Jada Pinkett-Smith as yet another animated voice, the man behind the Ring of Fire, and cute children dancing in the Alps. Just your average week.
- Madagascar(Widescreen Edition) -- You know, talking penguins and whatnot. Ben Stiller is a timid lion and Jada Pinkett-Smith, whose entire career now seems to revolve around children's animated films, is a hippo. Together this band of zoo escapees find themselves dealing with "real" wildlife in Af-ri-ca.
- The Sound of Music (40th Anniversary Edition) -- The hills are alive!
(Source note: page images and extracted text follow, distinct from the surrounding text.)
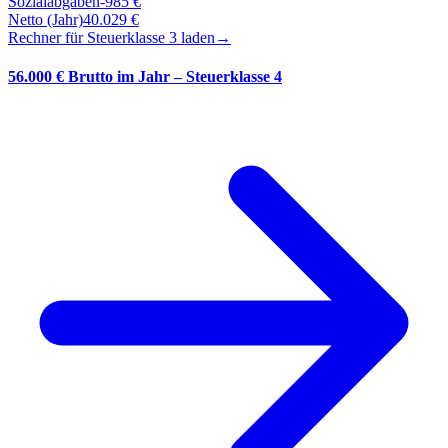
Sozialabgaben
-
985
€
Netto (Jahr)
40.029
€
Rechner für Steuerklasse
3
laden
→
56.000 € Brutto im Jahr – Steuerklasse 4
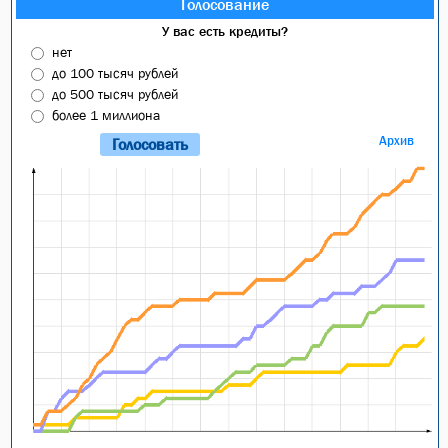
Голосование
У вас есть кредиты?
нет
до 100 тысяч рублей
до 500 тысяч рублей
более 1 миллиона
Архив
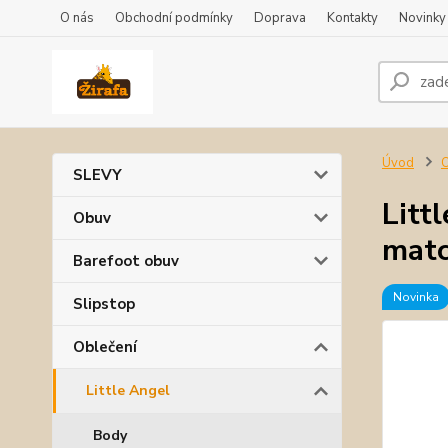
O nás
Obchodní podmínky
Doprava
Kontakty
Novinky
Úvod
O
SLEVY
Litt
Obuv
mat
Barefoot obuv
Novinka
Slipstop
Oblečení
Little Angel
Body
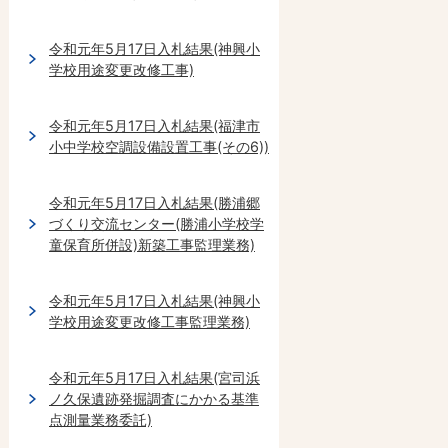
令和元年5月17日入札結果(神興小
学校用途変更改修工事)
令和元年5月17日入札結果(福津市
小中学校空調設備設置工事(その6))
令和元年5月17日入札結果(勝浦郷
づくり交流センター(勝浦小学校学
童保育所併設)新築工事監理業務)
令和元年5月17日入札結果(神興小
学校用途変更改修工事監理業務)
令和元年5月17日入札結果(宮司浜
ノ久保遺跡発掘調査にかかる基準
点測量業務委託)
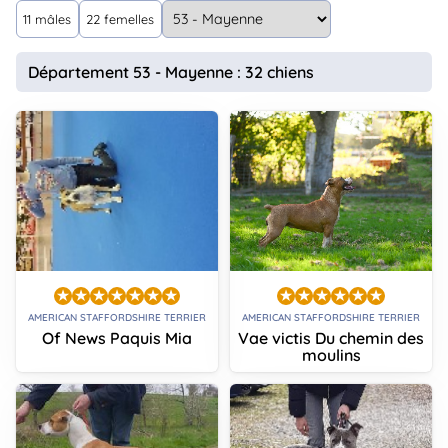
animo
11 mâles
22 femelles
Connexion
Ou
Département 53 - Mayenne : 32 chiens
éez
tre
mpte
AMERICAN STAFFORDSHIRE TERRIER
AMERICAN STAFFORDSHIRE TERRIER
Of News Paquis Mia
Vae victis Du chemin des
moulins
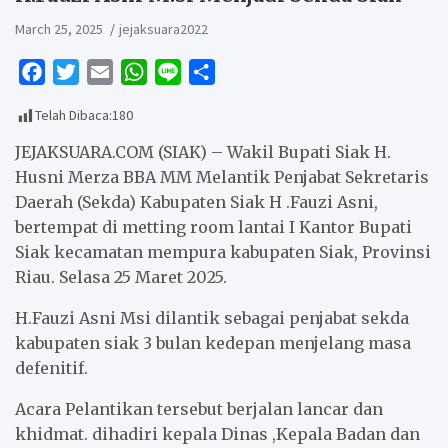
March 25, 2025
jejaksuara2022
F
T
E
W
L
S
a
w
m
h
i
h
Telah Dibaca:
180
c
i
a
a
n
a
e
t
i
t
e
r
JEJAKSUARA.COM (SIAK) – Wakil Bupati Siak H.
b
t
l
s
e
Husni Merza BBA MM Melantik Penjabat Sekretaris
Daerah (Sekda) Kabupaten Siak H .Fauzi Asni,
o
e
A
bertempat di metting room lantai I Kantor Bupati
o
r
p
Siak kecamatan mempura kabupaten Siak, Provinsi
k
p
Riau. Selasa 25 Maret 2025.
H.Fauzi Asni Msi dilantik sebagai penjabat sekda
kabupaten siak 3 bulan kedepan menjelang masa
defenitif.
Acara Pelantikan tersebut berjalan lancar dan
khidmat. dihadiri kepala Dinas ,Kepala Badan dan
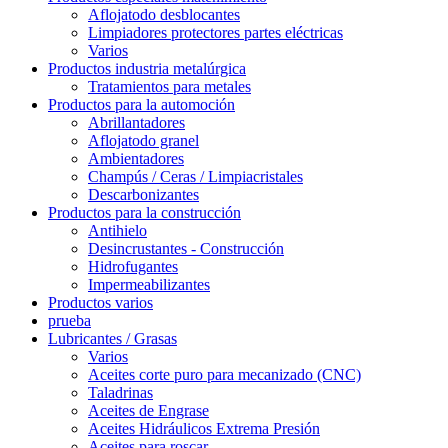
Aflojatodo desblocantes
Limpiadores protectores partes eléctricas
Varios
Productos industria metalúrgica
Tratamientos para metales
Productos para la automoción
Abrillantadores
Aflojatodo granel
Ambientadores
Champús / Ceras / Limpiacristales
Descarbonizantes
Productos para la construcción
Antihielo
Desincrustantes - Construcción
Hidrofugantes
Impermeabilizantes
Productos varios
prueba
Lubricantes / Grasas
Varios
Aceites corte puro para mecanizado (CNC)
Taladrinas
Aceites de Engrase
Aceites Hidráulicos Extrema Presión
Aceites para roscar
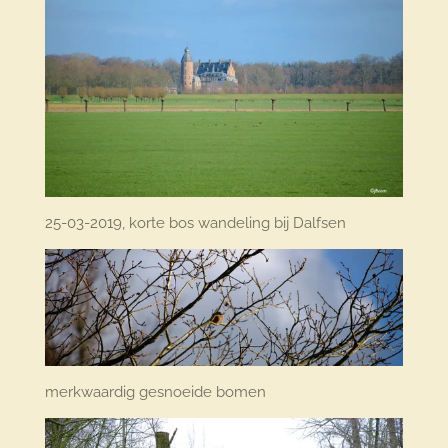
25-03-2019, korte bos wandeling bij Dalfsen
merkwaardig gesnoeide bomen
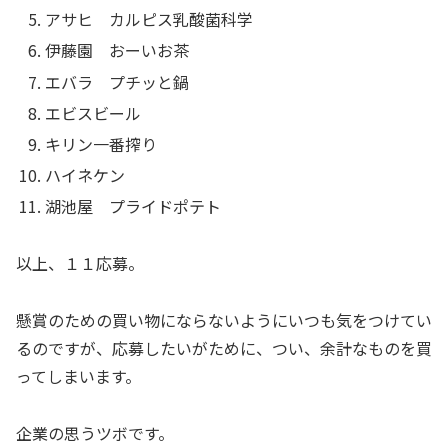
アサヒ カルピス乳酸菌科学
伊藤園 おーいお茶
エバラ プチッと鍋
エビスビール
キリン一番搾り
ハイネケン
湖池屋 プライドポテト
以上、１１応募。
懸賞のための買い物にならないようにいつも気をつけてい
るのですが、応募したいがために、つい、余計なものを買
ってしまいます。
企業の思うツボです。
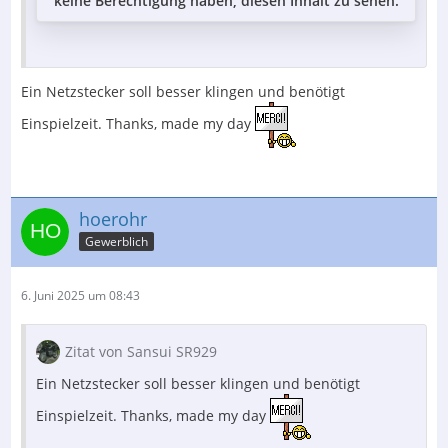
keine Berechtigung haben, diesen Inhalt zu sehen.
Ein Netzstecker soll besser klingen und benötigt
Einspielzeit. Thanks, made my day
hoerohr
Gewerblich
6. Juni 2025 um 08:43
Zitat von Sansui SR929
Ein Netzstecker soll besser klingen und benötigt
Einspielzeit. Thanks, made my day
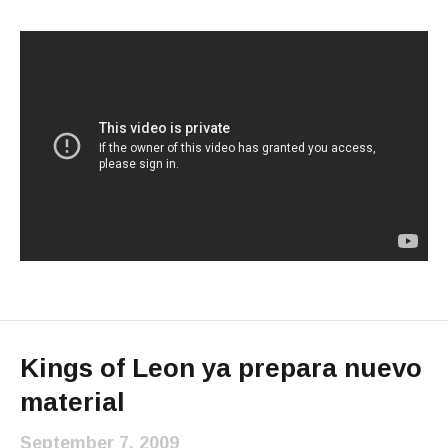
Kings of Leon ya prepara nuevo
material
September 7, 2009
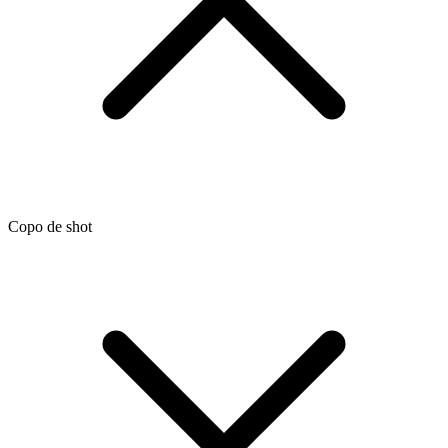
Copo de shot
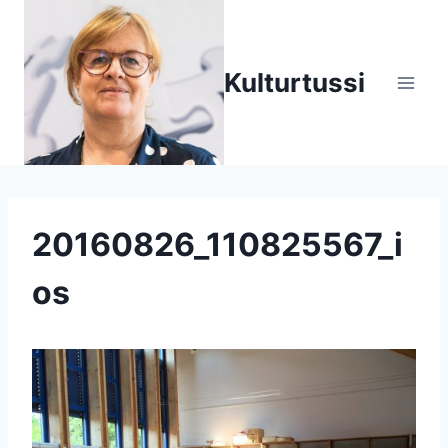
Zum
Inhalt
springen
Kulturtussi
20160826_110825567_i
os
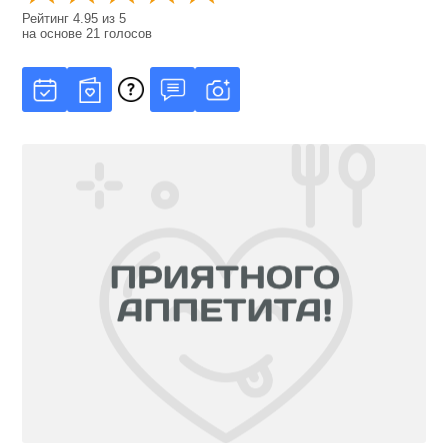
Рейтинг
4.95
из
5
на основе
21
голосов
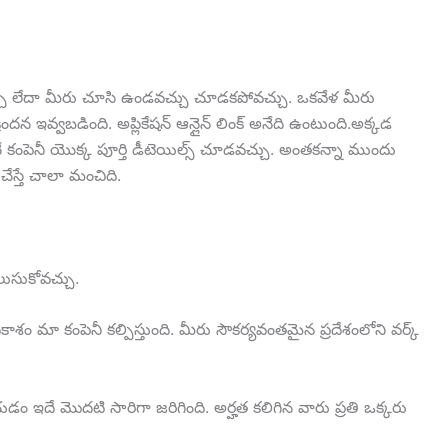
్చు లేదా మీరు చూసి ఉండవచ్చు చూడకపోవచ్చు. ఒకవేళ మీరు
ందన ఇవ్వబడింది. అప్లికేషన్ ఆన్లైన్ లింక్ అనేది ఉంటుంది.అక్కడ
వెంటనే కంపెనీ యొక్క పూర్తి డీటెయిల్స్ చూడవచ్చు. అంతకన్నా ముందు
 చేస్తే చాలా మంచిది.
ెలుసుకోవచ్చు.
ాశం మా కంపెనీ కల్పిస్తుంది. మీరు సౌకర్యవంతమైన ప్రదేశంలోని వర్క్
ీయడం ఇదే మొదటి సారిగా జరిగింది. అర్హత కలిగిన వారు ప్రతి ఒక్కరు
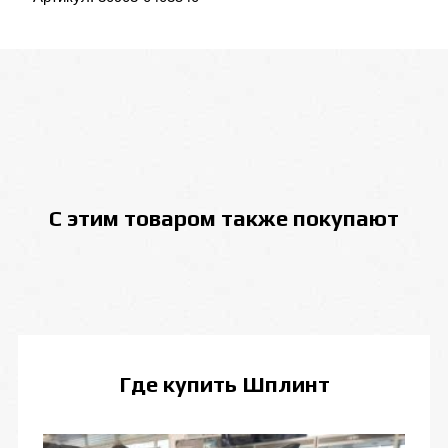
С этим товаром также покупают
Где купить
Шплинт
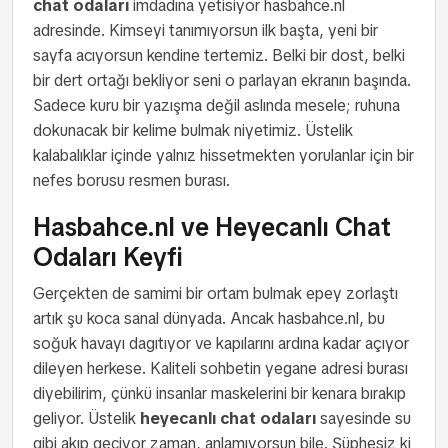
chat odaları
imdadına yetisiyor hasbahce.nl
adresinde. Kimseyi tanımıyorsun ilk başta, yeni bir
sayfa acıyorsun kendine tertemiz. Belki bir dost, belki
bir dert ortağı bekliyor seni o parlayan ekranın başında.
Sadece kuru bir yazışma değil aslında mesele; ruhuna
dokunacak bir kelime bulmak niyetimiz. Üstelik
kalabalıklar içinde yalnız hissetmekten yorulanlar için bir
nefes borusu resmen burası.
Hasbahce.nl ve Heyecanlı Chat
Odaları Keyfi
Gerçekten de samimi bir ortam bulmak epey zorlaştı
artık şu koca sanal dünyada. Ancak hasbahce.nl, bu
soğuk havayı dagıtıyor ve kapılarını ardına kadar açıyor
dileyen herkese. Kaliteli sohbetin yegane adresi burası
diyebilirim, çünkü insanlar maskelerini bir kenara bırakıp
geliyor. Üstelik
heyecanlı chat odaları
sayesinde su
gibi akıp geciyor zaman, anlamıyorsun bile. Şüphesiz ki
If you don't know what this film is about or haven't seen it you're probably on Bush's watch-list. As I am. Julie Andrews and Christopher Plummer dance and sing saccharine songs in the Alps. This special edition features commentary by Andrews, Plummer, and a real Von Trapp. There's also a retrospective doc, a Von Trapp biography, and a screen test of Mia Farrow (huh?).
- The Unauthorized Life of Johnny Cash (Documentary) -- Another one of those "hot on the heels of" docs. Last week it was 50 Cent, this week Mr. Cash. We're looking forward to Joaquin Phoenix's performance in the upcoming Walk the Line, but if you're unfamiliar with Johnny's music and addictions, you might want to brush up with this. Contains some rare footage such as Cash's performance at the Nixon White House.
- Almost Normal (Gay & Lesbian) -- Say you're gay, in your 40s, and completely unhappy with life thus far. What better way to feel your oats than to be magically transported back to high school, where everyone is magically gay, and you can finally get it on with your favorite jock/crush. I haven't seen this, thus can't testify to its quality, but there are never enough gay and lesbian films on the shelves so this, at the very least, deserves a look.
- Happy Endings (Independent) - Maggie Gyllenhaal (yay! Secretary!), Laura Dern (yay! Citizen Ruth!), and Lisa Kudrow (yay! ...Friends?) star in this quirky yarn about "life and love." Quirky yarn. Life and love. Yup.
- The Edukators (Foreign) -- I harbor fantasies of breaking in to people's homes and rearranging their furniture (I toyed with the gang-name "Feng Shui Bandits"). In this case, the young thugs are mild revolutionaries, peacefully disturbing the peace with a little B&E, shuffling the belongings of the wealthy. In German with subtitles, directed by Hans Weingartner.